---- Data in this exercise

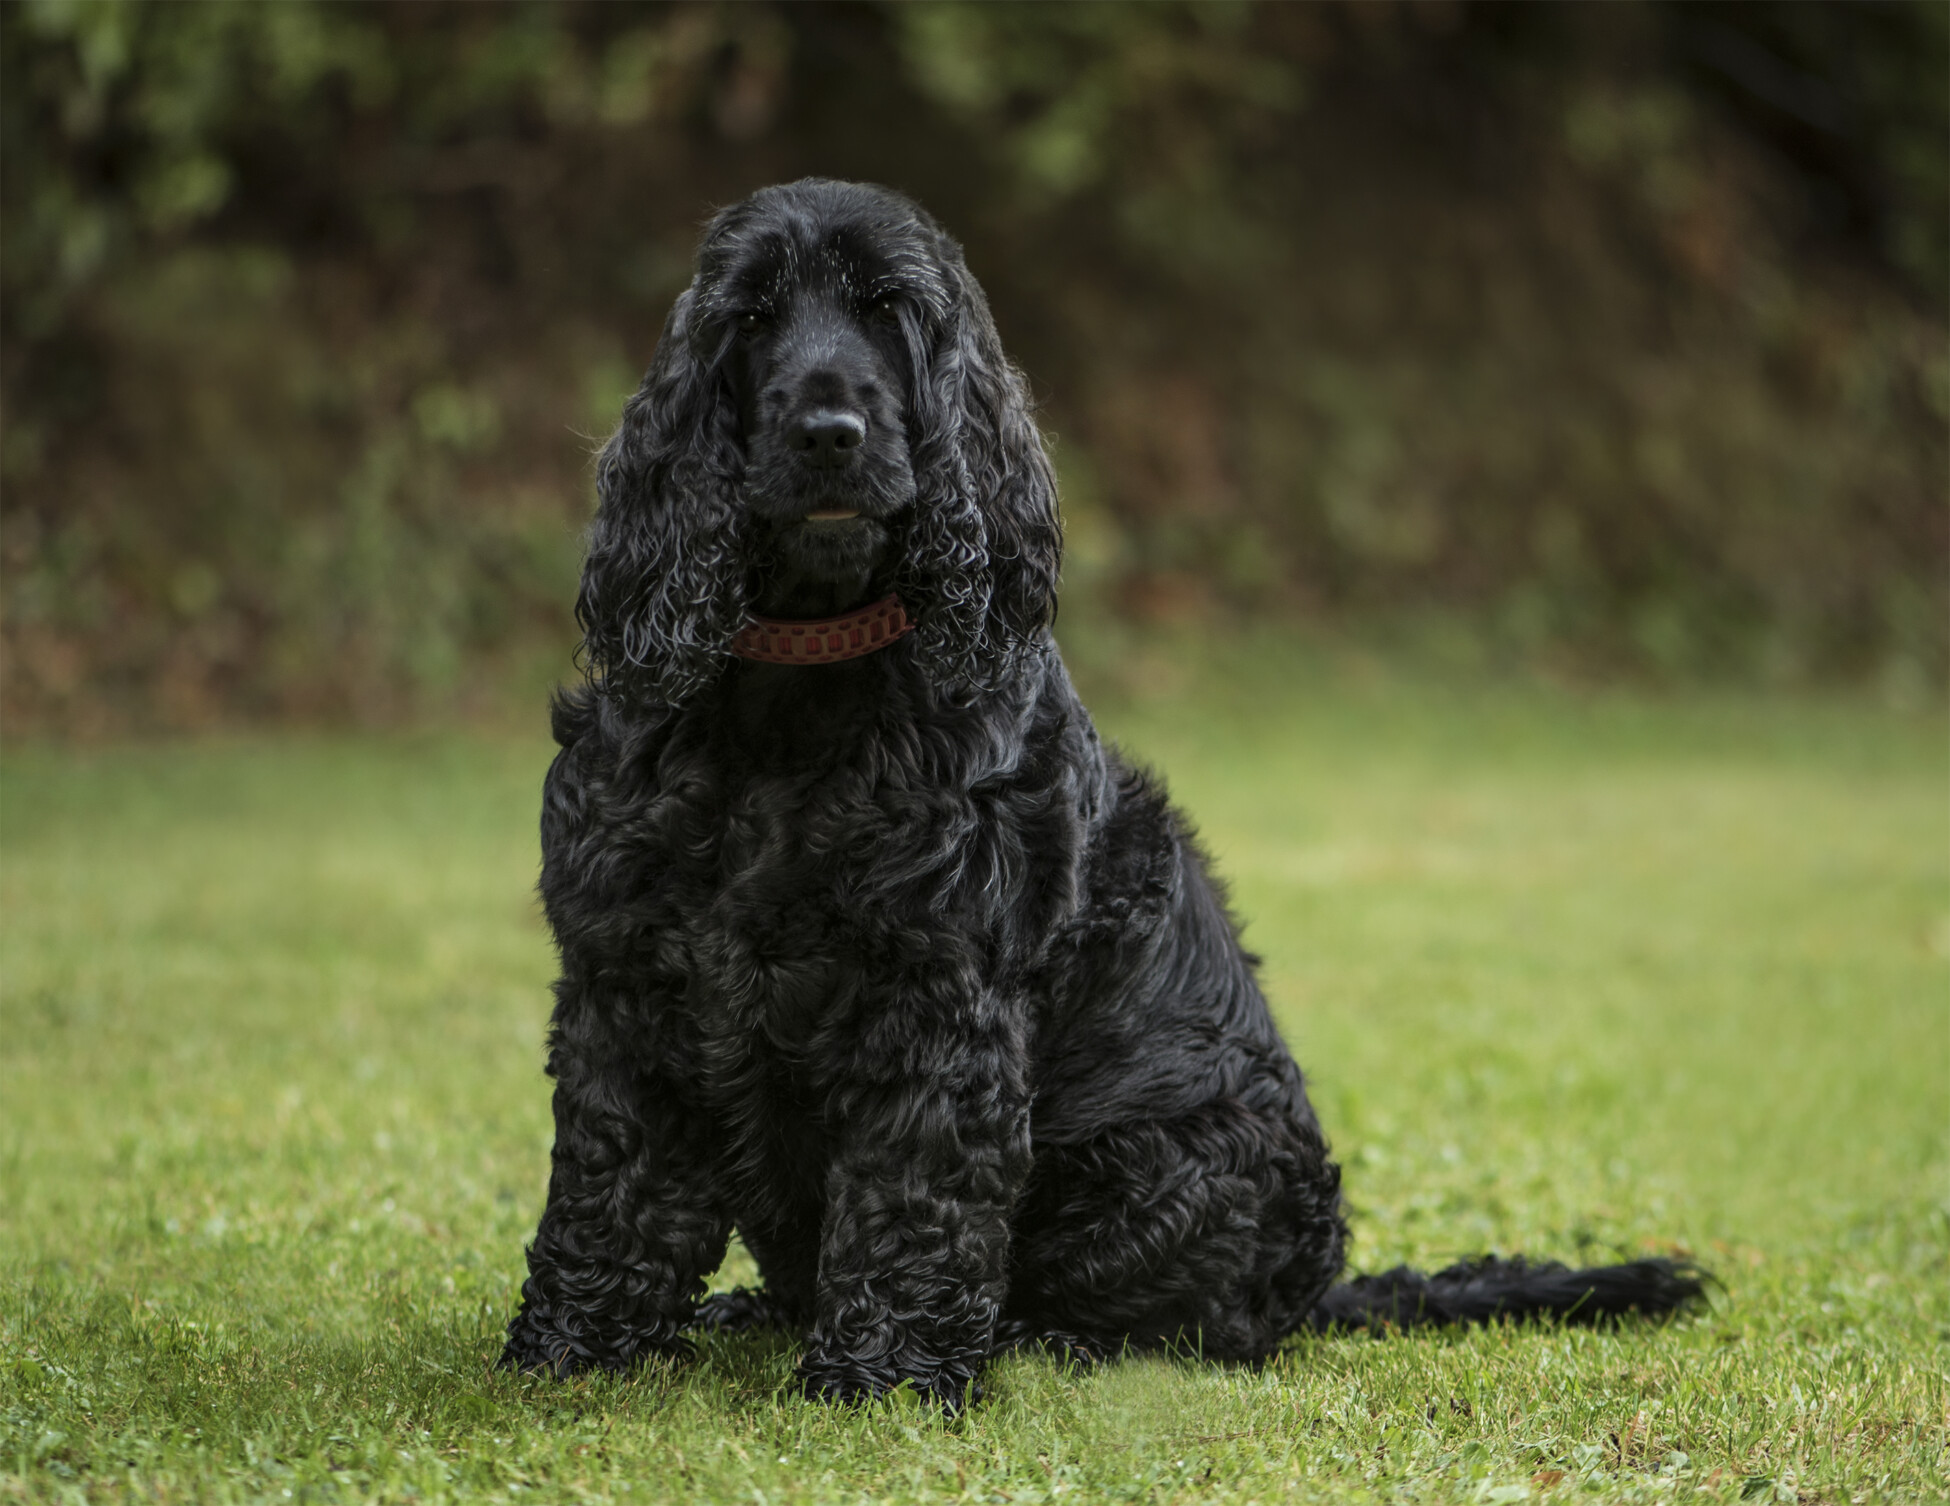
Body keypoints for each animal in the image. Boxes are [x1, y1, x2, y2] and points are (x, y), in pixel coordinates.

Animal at [503, 182, 1708, 1404]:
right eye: (751, 319)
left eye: (889, 312)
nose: (829, 434)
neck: (797, 692)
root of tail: (1324, 1287)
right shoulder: (626, 982)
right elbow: (613, 1189)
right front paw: (573, 1351)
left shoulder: (937, 1000)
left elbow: (911, 1200)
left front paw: (882, 1380)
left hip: (1166, 1159)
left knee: (1187, 1326)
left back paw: (1036, 1342)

--------

_Work order_.
On how many lines of the data does the word "left" appear? Only the number is wanted.

_Your solution_.
7